Turns out I was wrong on both fronts. Their intermediary signing cert is actually cross-signed by an established CA (IdenTrust), so even if the browsers and OSes don’t have the Let’s Encrypt root CA, certs they sign will still be trusted. On the software side, you still do need to run an agent which handles the verification and ordering, but it doesn’t need to completely take over your web server. You can run it in “certonly” mode and point it at a web site’s root (it needs to be able to place a few challenge/response files there for verification), but lets you handle the resulting certificate. The certs are only valid for 90 days, but the idea is you idempotently run the renew command from cron daily, and it’ll seamlessly renew the certificates.

Let’s Encrypt has since become the world’s largest certificate provider, by raw number of certificates. And since their cry is “convert all your sites over to SSL”, the implicit implication is SNI is here and we don’t need to worry too much about older clients. So hey, may as well get going now!

Most sites were trivial to convert. For example, 74d.com has nothing except “hey, maybe some day someone will pay me an insane amount of money for this domain”. Other sites required more planning. The biggest problem with starting to serve an existing site via HTTPS is all images, CSS and JS also needs to be served via HTTPS, even if the domain is configured to completely redirect from HTTP to HTTPS. finnie.org is a deceptively massive site, with decades worth of junk layered on it (the domain itself is actually coming up on its 20 year anniversary in April), so it took a lot of grepping for places where I had hard-coded HTTP content. I’m sure I’ve missed places, but most of it has been fixed.

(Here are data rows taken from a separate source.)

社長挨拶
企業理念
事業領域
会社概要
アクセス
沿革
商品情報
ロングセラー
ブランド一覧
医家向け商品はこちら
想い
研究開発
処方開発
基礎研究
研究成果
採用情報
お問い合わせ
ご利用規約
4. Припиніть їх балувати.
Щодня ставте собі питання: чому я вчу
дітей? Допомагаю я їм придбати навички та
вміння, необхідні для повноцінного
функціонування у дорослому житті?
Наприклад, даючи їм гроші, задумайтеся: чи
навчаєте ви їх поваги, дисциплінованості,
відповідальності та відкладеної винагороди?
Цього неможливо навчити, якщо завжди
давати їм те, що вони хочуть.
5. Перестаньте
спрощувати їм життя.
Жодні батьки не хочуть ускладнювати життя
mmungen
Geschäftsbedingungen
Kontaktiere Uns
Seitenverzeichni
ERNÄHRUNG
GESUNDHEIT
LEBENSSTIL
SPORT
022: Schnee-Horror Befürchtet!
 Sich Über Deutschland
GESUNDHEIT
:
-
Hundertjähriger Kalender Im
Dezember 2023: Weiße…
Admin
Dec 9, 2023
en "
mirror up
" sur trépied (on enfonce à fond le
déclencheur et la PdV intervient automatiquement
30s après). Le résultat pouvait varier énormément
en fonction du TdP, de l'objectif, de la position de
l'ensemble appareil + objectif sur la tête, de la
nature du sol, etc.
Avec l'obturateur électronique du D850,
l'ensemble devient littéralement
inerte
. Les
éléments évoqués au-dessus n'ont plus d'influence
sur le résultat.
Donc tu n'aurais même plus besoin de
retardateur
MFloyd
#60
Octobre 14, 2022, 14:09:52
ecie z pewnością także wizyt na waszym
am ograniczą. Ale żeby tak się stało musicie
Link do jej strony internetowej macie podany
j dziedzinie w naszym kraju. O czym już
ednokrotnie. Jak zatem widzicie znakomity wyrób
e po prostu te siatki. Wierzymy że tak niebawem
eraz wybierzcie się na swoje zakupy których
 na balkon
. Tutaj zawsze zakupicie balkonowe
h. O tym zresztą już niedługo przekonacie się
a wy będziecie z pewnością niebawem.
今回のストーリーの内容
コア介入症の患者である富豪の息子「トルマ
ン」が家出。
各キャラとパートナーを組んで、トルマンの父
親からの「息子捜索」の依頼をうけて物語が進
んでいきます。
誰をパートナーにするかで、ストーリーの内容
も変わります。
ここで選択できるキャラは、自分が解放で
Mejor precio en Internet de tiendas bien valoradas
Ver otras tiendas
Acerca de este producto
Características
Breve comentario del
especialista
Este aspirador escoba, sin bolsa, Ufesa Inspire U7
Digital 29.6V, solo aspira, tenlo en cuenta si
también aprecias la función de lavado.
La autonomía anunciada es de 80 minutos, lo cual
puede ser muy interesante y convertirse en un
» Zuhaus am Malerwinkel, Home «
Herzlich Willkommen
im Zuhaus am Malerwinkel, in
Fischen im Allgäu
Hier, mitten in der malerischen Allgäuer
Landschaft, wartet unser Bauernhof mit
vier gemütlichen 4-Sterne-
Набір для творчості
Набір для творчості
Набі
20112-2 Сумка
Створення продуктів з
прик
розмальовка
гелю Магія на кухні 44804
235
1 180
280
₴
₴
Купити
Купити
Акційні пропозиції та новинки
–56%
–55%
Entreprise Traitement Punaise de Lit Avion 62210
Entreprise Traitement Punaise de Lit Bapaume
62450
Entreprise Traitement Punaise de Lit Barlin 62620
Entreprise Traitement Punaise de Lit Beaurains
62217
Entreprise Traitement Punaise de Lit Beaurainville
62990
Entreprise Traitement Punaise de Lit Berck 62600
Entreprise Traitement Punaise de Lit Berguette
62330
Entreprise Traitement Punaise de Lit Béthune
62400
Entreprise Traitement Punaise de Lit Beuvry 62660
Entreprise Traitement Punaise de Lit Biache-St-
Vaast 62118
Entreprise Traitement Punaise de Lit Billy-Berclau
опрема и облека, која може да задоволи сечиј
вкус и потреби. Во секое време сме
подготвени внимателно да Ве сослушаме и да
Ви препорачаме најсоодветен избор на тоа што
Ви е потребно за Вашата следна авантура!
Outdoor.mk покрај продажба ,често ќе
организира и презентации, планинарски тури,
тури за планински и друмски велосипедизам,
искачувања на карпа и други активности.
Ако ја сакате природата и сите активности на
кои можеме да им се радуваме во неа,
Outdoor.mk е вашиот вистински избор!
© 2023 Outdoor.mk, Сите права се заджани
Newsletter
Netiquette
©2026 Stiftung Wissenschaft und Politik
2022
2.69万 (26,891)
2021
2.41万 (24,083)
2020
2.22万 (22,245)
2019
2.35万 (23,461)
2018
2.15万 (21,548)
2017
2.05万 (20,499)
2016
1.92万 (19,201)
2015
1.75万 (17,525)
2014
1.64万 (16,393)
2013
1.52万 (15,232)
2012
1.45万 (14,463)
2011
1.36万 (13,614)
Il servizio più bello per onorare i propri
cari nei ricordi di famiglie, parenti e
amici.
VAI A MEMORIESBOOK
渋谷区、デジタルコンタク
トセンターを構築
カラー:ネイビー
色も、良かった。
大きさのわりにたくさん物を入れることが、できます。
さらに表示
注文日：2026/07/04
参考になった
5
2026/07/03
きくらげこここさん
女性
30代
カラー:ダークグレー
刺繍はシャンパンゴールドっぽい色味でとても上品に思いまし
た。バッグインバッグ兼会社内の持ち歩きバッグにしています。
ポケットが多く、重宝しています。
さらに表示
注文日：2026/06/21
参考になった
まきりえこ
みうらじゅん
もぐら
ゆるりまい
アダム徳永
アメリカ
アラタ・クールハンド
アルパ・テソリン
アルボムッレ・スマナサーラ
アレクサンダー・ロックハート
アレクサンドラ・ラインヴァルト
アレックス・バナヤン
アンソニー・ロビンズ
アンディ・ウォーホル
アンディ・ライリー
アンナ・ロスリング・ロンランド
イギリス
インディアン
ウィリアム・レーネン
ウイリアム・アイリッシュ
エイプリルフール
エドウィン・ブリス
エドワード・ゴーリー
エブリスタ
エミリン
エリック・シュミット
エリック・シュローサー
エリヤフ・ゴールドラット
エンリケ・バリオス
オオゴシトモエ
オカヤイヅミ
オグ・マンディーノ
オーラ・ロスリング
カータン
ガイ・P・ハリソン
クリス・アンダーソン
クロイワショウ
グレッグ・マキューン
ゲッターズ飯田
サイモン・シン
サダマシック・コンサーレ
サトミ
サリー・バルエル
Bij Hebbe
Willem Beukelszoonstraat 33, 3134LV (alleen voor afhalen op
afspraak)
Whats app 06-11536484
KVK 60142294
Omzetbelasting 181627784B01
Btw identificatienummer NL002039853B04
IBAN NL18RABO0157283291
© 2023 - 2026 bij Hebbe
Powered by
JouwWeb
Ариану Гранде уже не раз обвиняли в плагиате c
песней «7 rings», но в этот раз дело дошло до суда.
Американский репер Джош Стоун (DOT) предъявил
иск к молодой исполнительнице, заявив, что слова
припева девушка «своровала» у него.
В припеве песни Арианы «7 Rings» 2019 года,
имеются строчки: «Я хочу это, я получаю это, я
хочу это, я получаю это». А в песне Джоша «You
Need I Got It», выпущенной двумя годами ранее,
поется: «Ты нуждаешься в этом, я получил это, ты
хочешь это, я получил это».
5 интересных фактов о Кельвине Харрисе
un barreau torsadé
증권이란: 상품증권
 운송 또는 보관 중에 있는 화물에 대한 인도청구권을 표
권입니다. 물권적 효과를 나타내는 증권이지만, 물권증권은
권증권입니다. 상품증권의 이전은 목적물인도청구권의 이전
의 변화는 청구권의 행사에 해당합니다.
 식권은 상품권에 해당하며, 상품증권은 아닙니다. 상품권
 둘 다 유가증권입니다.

finnix.org is another example of requiring a lot of thought. The main site itself, a mostly self-referential MediaWiki site, was easy to do. But it also has about a dozen subdomains which required individual examination. For example, archive.finnix.org is a static site which just serves files; trivial to redirect to HTTPS, right? Problem is, they are mostly fetched by apt, which 1) does not follow HTTP redirects, and 2) does not support HTTPS unless an additional transport package is installed. So if I switched that to HTTPS only, it would break a number of Finnix operations. In the end, I decided on serving both HTTP and HTTPS, and setting it up so if you go to http://archive.finnix.org/ it’ll redirect to https://archive.finnix.org/, but individual files can be retrieved via either HTTP or HTTPS.

In total, I’ve created 22 certificates, covering 41 hostnames. As Let’s Encrypt is now essentially the only free CA, I wish them well, and have even donated $100 to their non-profit. This is really putting all my eggs in one basket; once you go to HTTPS-only for a site, it’s very hard to go back.

Edit: It’s been pointed out that you can get around SNI issues by using multiple Subject Alternative Names (SANs) with Let’s Encrypt, as SAN has much more older support than SNI current does. I had been using SANs for multiple similar hostnames on a certificate (e.g. www.finnie.org had a SAN for finnie.org), but thought certbot required them all to have a single document root. Turns out you can define a “webroot map” for multiple hostnames to multiple document roots, and there are no defined limits to the number of SANs you can use (though it appears the accepted effective limit in the industry is about 100).

The big downside of one cert with multiple SANs is you are now publicy advertising a group of which sites you are administering, but in this case I’m fine with that. I’ve changed things so 37 of my hostnames are now covered under one certificate.

Also, the part about Ubuntu precise’s wget not supporting SNI is no longer correct. Thankfully SNI support for wget had been backported to precise in May 2016.